Before 2009, cryptocurrency and blockchain were not popular terms. However, since their release as open-source software that year, the underlying technology has become a crucial driver for various industries, including finance, gaming, health care, engineering and agriculture. The size of the blockchain industry is expected to reach a stunning $23.3 billion in 2023.
Blockchain technology is a decentralized, digitized ledger or database for storing “blocks” of information. It allows for the transfer of ownership of units using an encryption system without requiring control by the government or a central bank. In this article, we will discuss how blockchain will revolutionize the healthcare industry.
Blockchain eliminates breaches in doctor-patient confidentiality
Although the healthcare industry has, since inception, insisted on its quality of patient confidentiality, it has been plagued by insufficient security and hacking of patients’ medical records for many years. Many healthcare professionals have even been exposed to litigation on account of a breach in health records.
With the adaptation of blockchain tech into the sector, not only can health records be stored on the blockchain, but patients also get to decide who can access their information. This way, responsibility is maintained by the health professional, any breach of patient health information can be easily traced, and unauthorized third-party access to sensitive information can be eliminated.

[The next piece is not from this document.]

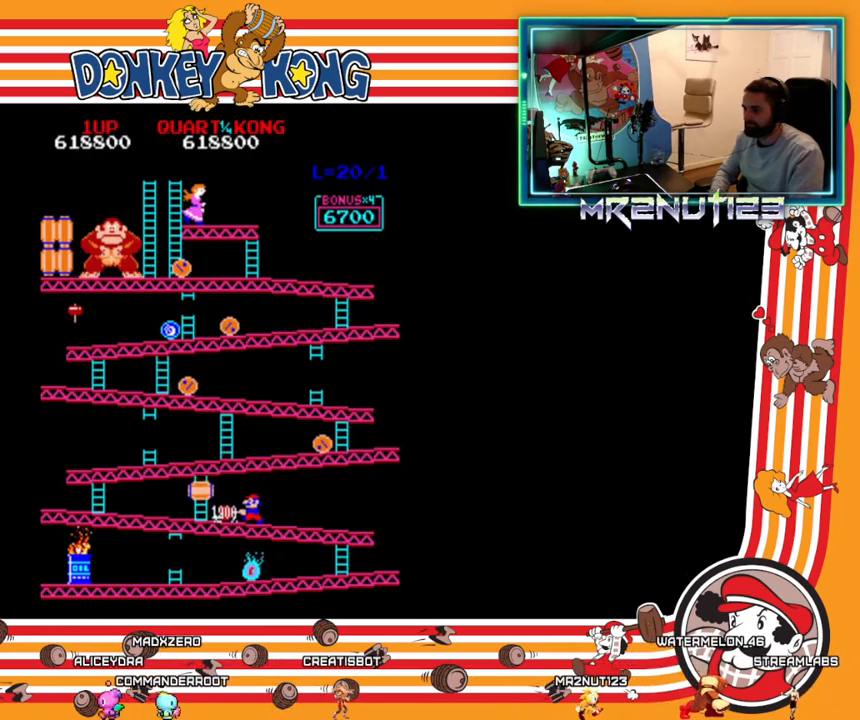
{"buttons": ["A"], "events": [[133, "DPAD_LEFT", "up"], [283, "A", "down"], [333, "A", "up"], [400, "A", "down"], [450, "A", "up"], [500, "A", "down"]]}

Blockchain prevents medical errors
A study published by Johns Hopkins patient safety experts suggests that in the United States, over 250,000 people die every year due to medical errors. This is particularly alarming when considering the leading cause of death in the U.S.—heart disease—which is responsible for about 647,000 deaths annually.
Blockchain data can only be added, not erased. This is precisely how health information should be stored. Physicians can access the historical medical records of their patients from their very first hospital visit. Dr. David Classen, a chief medical information officer at Pascal metrics, admitted in an interview that the system of care is fragmented. He continued, “Any tools that enable patients to manage their health-care needs will be a game-changer.” Blockchain has come to effectively dissolve the dilemma of errors and digitize patient health records.